The worst aspect however is the film’s sheer unbelievability. It has the problem of having created its teens as nihilists who are anti-authoritarian and don’t care about anything, only to then turn around and have them stand up to (God forbid) save the world from environmental disaster. The climax is absurd – hackers worldwide unite to defeat the evil corporation, a rogue tv broadcast is believed, the hero’s mother is released from custody on slim-to-no evidence, and the FBI agent that the hackers have spent a good deal of the film bugging turns out to be the good guy who shrugs off their harassment and comes and arrests the villains. For all its appeal to Gen X counter-culture anti-authoritarianism, this is a desperately traditional film that wants its anti-authoritarian hackers to prove themselves good kids and be accepted by the establishment.

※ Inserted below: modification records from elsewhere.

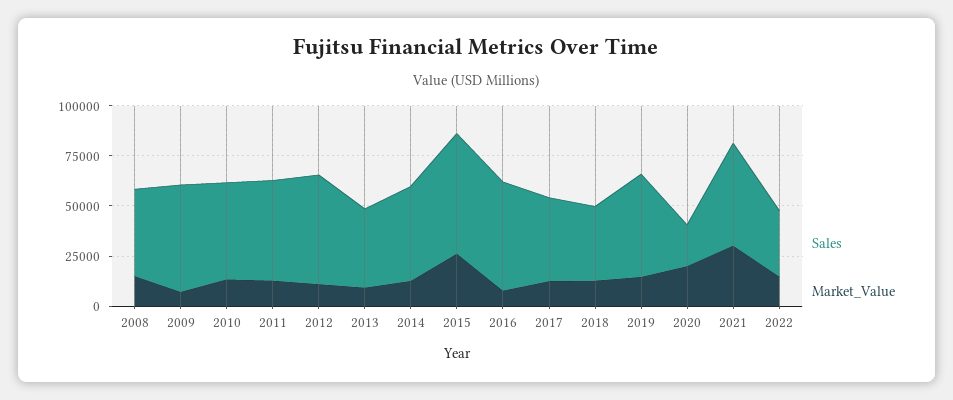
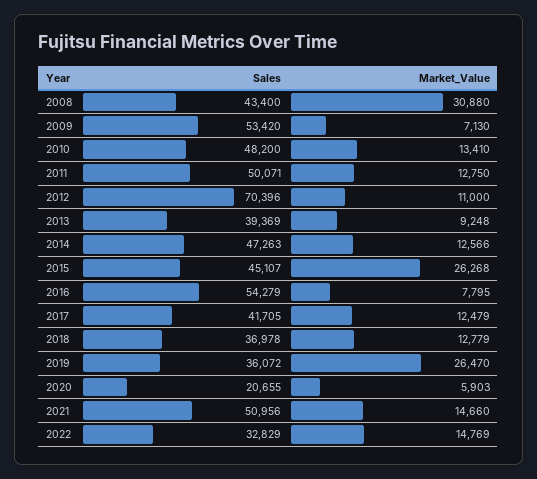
  {
    "Sales": {
      "2008": 43400,
      "2009": 53420,
      "2010": 48200,
      "2011": 50071,
-     "2012": 55000,
+     "2012": 70396,
      "2013": 39369,
      "2014": 47263,
-     "2015": 60000,
+     "2015": 45107,
      "2016": 54279,
      "2017": 41705,
      "2018": 36978,
-     "2019": 50000,
+     "2019": 36072,
      "2020": 20655,
      "2021": 50956,
      "2022": 32829
    },
    "Market_Value": {
-     "2008": 15000,
+     "2008": 30880,
      "2009": 7130,
      "2010": 13410,
      "2011": 12750,
      "2012": 11000,
      "2013": 9248,
      "2014": 12566,
      "2015": 26268,
      "2016": 7795,
      "2017": 12479,
      "2018": 12779,
-     "2019": 15000,
+     "2019": 26470,
-     "2020": 20000,
+     "2020": 5903,
-     "2021": 30000,
+     "2021": 14660,
      "2022": 14769
    }
  }

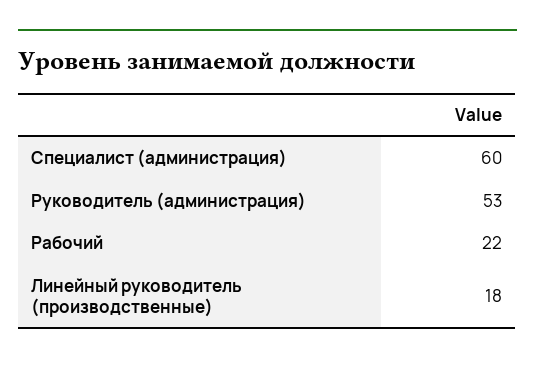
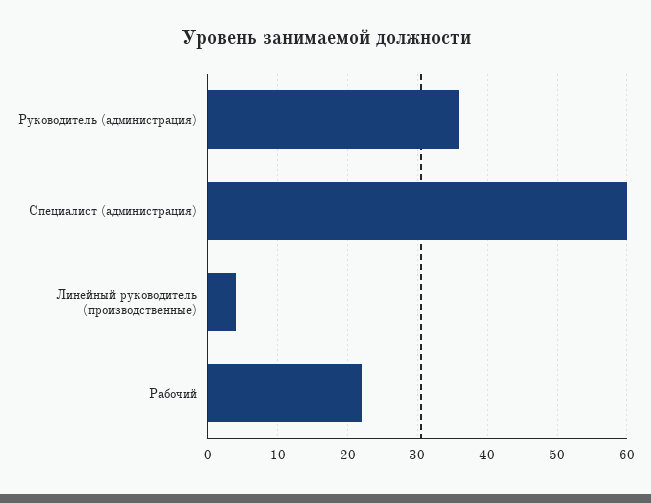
  {
    "Специалист (администрация)": 60,
-   "Руководитель (администрация)": 53,
+   "Руководитель (администрация)": 36,
    "Рабочий": 22,
-   "Линейный руководитель (производственные)": 18
+   "Линейный руководитель (производственные)": 4
  }

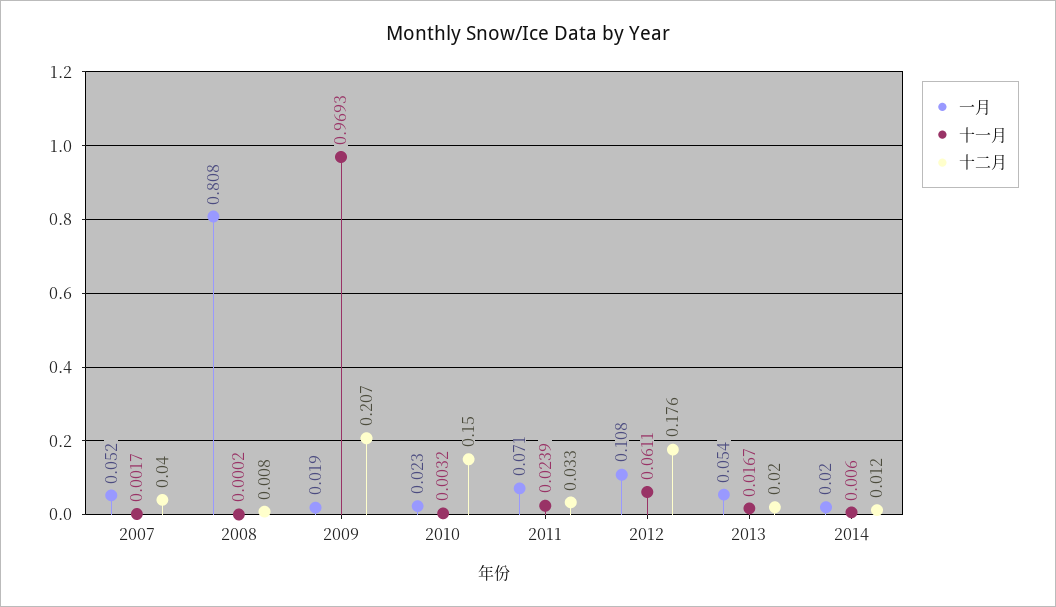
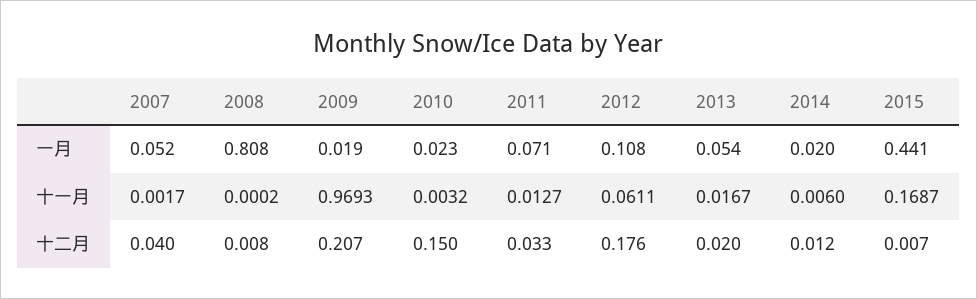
  {
    "一月": {
      "2007": 0.052,
      "2008": 0.808,
      "2009": 0.019,
      "2010": 0.023,
      "2011": 0.071,
      "2012": 0.108,
      "2013": 0.054,
-     "2014": 0.02
+     "2014": 0.02,
+     "2015": 0.441
    },
    "十一月": {
      "2007": 0.0017,
      "2008": 0.0002,
      "2009": 0.9693,
      "2010": 0.0032,
-     "2011": 0.0239,
+     "2011": 0.0127,
      "2012": 0.0611,
      "2013": 0.0167,
-     "2014": 0.006
+     "2014": 0.006,
+     "2015": 0.1687
    },
    "十二月": {
      "2007": 0.04,
      "2008": 0.008,
      "2009": 0.207,
      "2010": 0.15,
      "2011": 0.033,
      "2012": 0.176,
      "2013": 0.02,
-     "2014": 0.012
+     "2014": 0.012,
+     "2015": 0.007
    }
  }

Director Iain Softley gives the film a driving style, aided by a techno soundtrack. Unfortunately, his visual tricks are banal and clichéd – like the shot at the beginning that fades from a circuit board into an aerial shot down on a city. He is forever cutting away into little flash fantasies of what the characters are thinking – of Jonny Lee Miller wishing he was with Angelina Jolie, of outbursts of anger, and characters several times fearing they are about to be busted by the cops – but the results are banal, not to mention unsubtle. Hackers unfortunately never emerges as more than a shallow effort that wants desperately to be accepted by a niche market that it knows nothing about.
British director Iain Softley previously made Backbeat (1994), an impressive film about the beginning of The Beatles, and then went onto the worthwhile Henry James period adaptation The Wings of the Dove (1997). Elsewhere in the genre, Softley has made the alien visitor film K-PAX (2001), the voodoo film The Skeleton Key (2005), the fantasy film Inkheart (2008) and the imprisonment thriller Curve (2015).